─── Dataset records ───
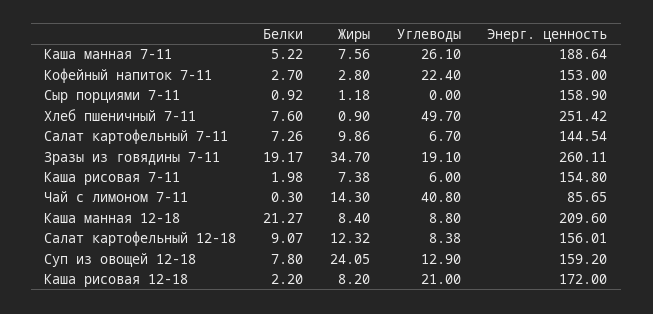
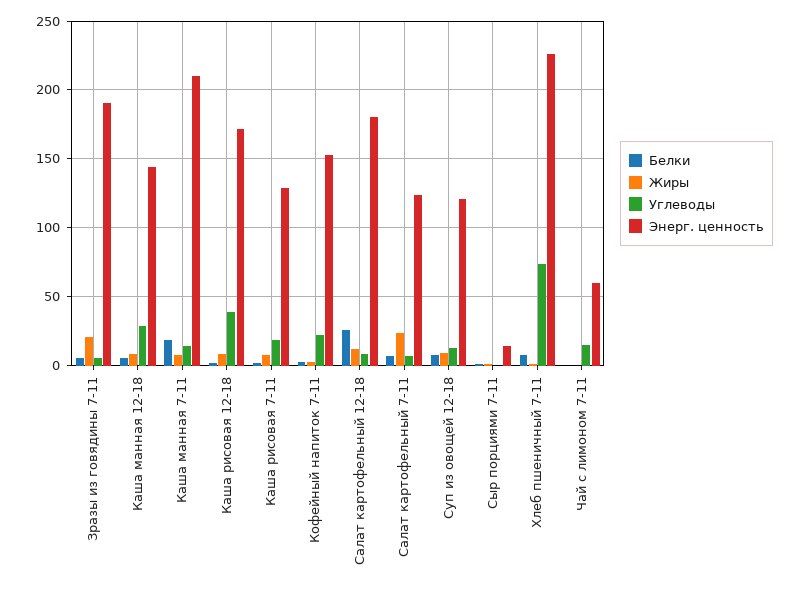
Белки, Каша манная 7-11: 5.22 -> 20
Углеводы, Каша манная 7-11: 26.1 -> 15
Энерг. ценность, Каша манная 7-11: 188.64 -> 210
Энерг. ценность, Сыр порциями 7-11: 158.9 -> 15
Углеводы, Хлеб пшеничный 7-11: 49.7 -> 75
Энерг. ценность, Хлеб пшеничный 7-11: 251.42 -> 225
Жиры, Салат картофельный 7-11: 9.86 -> 25
Энерг. ценность, Салат картофельный 7-11: 144.54 -> 125
Белки, Зразы из говядины 7-11: 19.17 -> 5
Жиры, Зразы из говядины 7-11: 34.7 -> 20
Углеводы, Зразы из говядины 7-11: 19.1 -> 5
Энерг. ценность, Зразы из говядины 7-11: 260.11 -> 190
Углеводы, Каша рисовая 7-11: 6 -> 20
Энерг. ценность, Каша рисовая 7-11: 154.8 -> 130
Жиры, Чай с лимоном 7-11: 14.3 -> 0
Углеводы, Чай с лимоном 7-11: 40.8 -> 15
Энерг. ценность, Чай с лимоном 7-11: 85.65 -> 60
Белки, Каша манная 12-18: 21.27 -> 5
Углеводы, Каша манная 12-18: 8.8 -> 30
Энерг. ценность, Каша манная 12-18: 209.6 -> 145
Белки, Салат картофельный 12-18: 9.07 -> 25
Энерг. ценность, Салат картофельный 12-18: 156.01 -> 180
Жиры, Суп из овощей 12-18: 24.05 -> 10
Энерг. ценность, Суп из овощей 12-18: 159.2 -> 120
Углеводы, Каша рисовая 12-18: 21 -> 40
───
Prompt → Search the records above for "лимоном". Copy each line where it is found.

Reply →
Жиры, Чай с лимоном 7-11: 14.3 -> 0
Углеводы, Чай с лимоном 7-11: 40.8 -> 15
Энерг. ценность, Чай с лимоном 7-11: 85.65 -> 60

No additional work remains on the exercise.